* [EXERCISE MATERIALS]
=====

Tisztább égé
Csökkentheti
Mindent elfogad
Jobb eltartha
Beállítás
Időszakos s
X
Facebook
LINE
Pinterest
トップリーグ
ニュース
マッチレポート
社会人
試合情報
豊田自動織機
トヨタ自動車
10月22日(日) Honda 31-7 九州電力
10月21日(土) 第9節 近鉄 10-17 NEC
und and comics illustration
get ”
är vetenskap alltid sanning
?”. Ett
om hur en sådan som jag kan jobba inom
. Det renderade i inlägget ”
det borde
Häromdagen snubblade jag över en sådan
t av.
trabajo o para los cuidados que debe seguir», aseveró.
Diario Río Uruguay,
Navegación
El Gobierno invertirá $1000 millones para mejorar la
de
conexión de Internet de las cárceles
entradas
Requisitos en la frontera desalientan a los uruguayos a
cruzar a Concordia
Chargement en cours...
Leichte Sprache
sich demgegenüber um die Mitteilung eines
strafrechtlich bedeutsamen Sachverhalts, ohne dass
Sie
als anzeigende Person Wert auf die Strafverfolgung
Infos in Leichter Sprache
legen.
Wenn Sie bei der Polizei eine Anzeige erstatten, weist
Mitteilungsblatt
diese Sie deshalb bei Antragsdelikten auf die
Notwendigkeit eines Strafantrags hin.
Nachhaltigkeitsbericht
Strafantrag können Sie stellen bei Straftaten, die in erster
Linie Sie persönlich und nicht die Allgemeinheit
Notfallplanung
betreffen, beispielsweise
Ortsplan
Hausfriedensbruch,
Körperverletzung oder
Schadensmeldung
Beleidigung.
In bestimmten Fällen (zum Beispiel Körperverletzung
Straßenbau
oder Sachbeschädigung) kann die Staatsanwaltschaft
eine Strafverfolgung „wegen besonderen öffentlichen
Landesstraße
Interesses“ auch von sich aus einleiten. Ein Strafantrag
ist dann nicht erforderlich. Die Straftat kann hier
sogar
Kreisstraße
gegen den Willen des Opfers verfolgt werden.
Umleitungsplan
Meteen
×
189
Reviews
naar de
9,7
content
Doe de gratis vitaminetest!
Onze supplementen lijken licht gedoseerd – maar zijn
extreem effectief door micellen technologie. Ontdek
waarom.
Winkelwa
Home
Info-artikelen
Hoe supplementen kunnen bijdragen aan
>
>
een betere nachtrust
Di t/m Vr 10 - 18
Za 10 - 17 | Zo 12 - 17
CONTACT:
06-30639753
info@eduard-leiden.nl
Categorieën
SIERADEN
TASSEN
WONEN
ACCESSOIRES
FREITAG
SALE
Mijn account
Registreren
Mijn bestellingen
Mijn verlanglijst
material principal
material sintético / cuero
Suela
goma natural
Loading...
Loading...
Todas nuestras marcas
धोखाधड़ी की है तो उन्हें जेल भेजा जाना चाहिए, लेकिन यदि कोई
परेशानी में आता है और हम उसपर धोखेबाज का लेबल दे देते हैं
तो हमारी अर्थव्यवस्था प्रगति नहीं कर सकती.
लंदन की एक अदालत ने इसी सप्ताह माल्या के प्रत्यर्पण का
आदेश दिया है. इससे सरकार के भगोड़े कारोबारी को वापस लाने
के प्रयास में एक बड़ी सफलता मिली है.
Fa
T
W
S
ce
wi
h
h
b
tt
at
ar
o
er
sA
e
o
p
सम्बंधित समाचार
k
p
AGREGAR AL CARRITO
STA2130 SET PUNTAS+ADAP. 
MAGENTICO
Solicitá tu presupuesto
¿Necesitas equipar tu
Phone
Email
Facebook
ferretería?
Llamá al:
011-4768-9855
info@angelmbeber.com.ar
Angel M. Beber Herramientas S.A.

=====

* [TASK DESCRIPTION]
For each entry above, please make an exact copy.

* [RESULT FOR THIS EXERCISE]
Tisztább égé
Csökkentheti
Mindent elfogad
Jobb eltartha
Beállítás
Időszakos s
X
Facebook
LINE
Pinterest
トップリーグ
ニュース
マッチレポート
社会人
試合情報
豊田自動織機
トヨタ自動車
10月22日(日) Honda 31-7 九州電力
10月21日(土) 第9節 近鉄 10-17 NEC
und and comics illustration
get ”
är vetenskap alltid sanning
?”. Ett
om hur en sådan som jag kan jobba inom
. Det renderade i inlägget ”
det borde
Häromdagen snubblade jag över en sådan
t av.
trabajo o para los cuidados que debe seguir», aseveró.
Diario Río Uruguay,
Navegación
El Gobierno invertirá $1000 millones para mejorar la
de
conexión de Internet de las cárceles
entradas
Requisitos en la frontera desalientan a los uruguayos a
cruzar a Concordia
Chargement en cours...
Leichte Sprache
sich demgegenüber um die Mitteilung eines
strafrechtlich bedeutsamen Sachverhalts, ohne dass
Sie
als anzeigende Person Wert auf die Strafverfolgung
Infos in Leichter Sprache
legen.
Wenn Sie bei der Polizei eine Anzeige erstatten, weist
Mitteilungsblatt
diese Sie deshalb bei Antragsdelikten auf die
Notwendigkeit eines Strafantrags hin.
Nachhaltigkeitsbericht
Strafantrag können Sie stellen bei Straftaten, die in erster
Linie Sie persönlich und nicht die Allgemeinheit
Notfallplanung
betreffen, beispielsweise
Ortsplan
Hausfriedensbruch,
Körperverletzung oder
Schadensmeldung
Beleidigung.
In bestimmten Fällen (zum Beispiel Körperverletzung
Straßenbau
oder Sachbeschädigung) kann die Staatsanwaltschaft
eine Strafverfolgung „wegen besonderen öffentlichen
Landesstraße
Interesses“ auch von sich aus einleiten. Ein Strafantrag
ist dann nicht erforderlich. Die Straftat kann hier
sogar
Kreisstraße
gegen den Willen des Opfers verfolgt werden.
Umleitungsplan
Meteen
×
189
Reviews
naar de
9,7
content
Doe de gratis vitaminetest!
Onze supplementen lijken licht gedoseerd – maar zijn
extreem effectief door micellen technologie. Ontdek
waarom.
Winkelwa
Home
Info-artikelen
Hoe supplementen kunnen bijdragen aan
>
>
een betere nachtrust
Di t/m Vr 10 - 18
Za 10 - 17 | Zo 12 - 17
CONTACT:
06-30639753
info@eduard-leiden.nl
Categorieën
SIERADEN
TASSEN
WONEN
ACCESSOIRES
FREITAG
SALE
Mijn account
Registreren
Mijn bestellingen
Mijn verlanglijst
material principal
material sintético / cuero
Suela
goma natural
Loading...
Loading...
Todas nuestras marcas
धोखाधड़ी की है तो उन्हें जेल भेजा जाना चाहिए, लेकिन यदि कोई
परेशानी में आता है और हम उसपर धोखेबाज का लेबल दे देते हैं
तो हमारी अर्थव्यवस्था प्रगति नहीं कर सकती.
लंदन की एक अदालत ने इसी सप्ताह माल्या के प्रत्यर्पण का
आदेश दिया है. इससे सरकार के भगोड़े कारोबारी को वापस लाने
के प्रयास में एक बड़ी सफलता मिली है.
Fa
T
W
S
ce
wi
h
h
b
tt
at
ar
o
er
sA
e
o
p
सम्बंधित समाचार
k
p
AGREGAR AL CARRITO
STA2130 SET PUNTAS+ADAP. 
MAGENTICO
Solicitá tu presupuesto
¿Necesitas equipar tu
Phone
Email
Facebook
ferretería?
Llamá al:
011-4768-9855
info@angelmbeber.com.ar
Angel M. Beber Herramientas S.A.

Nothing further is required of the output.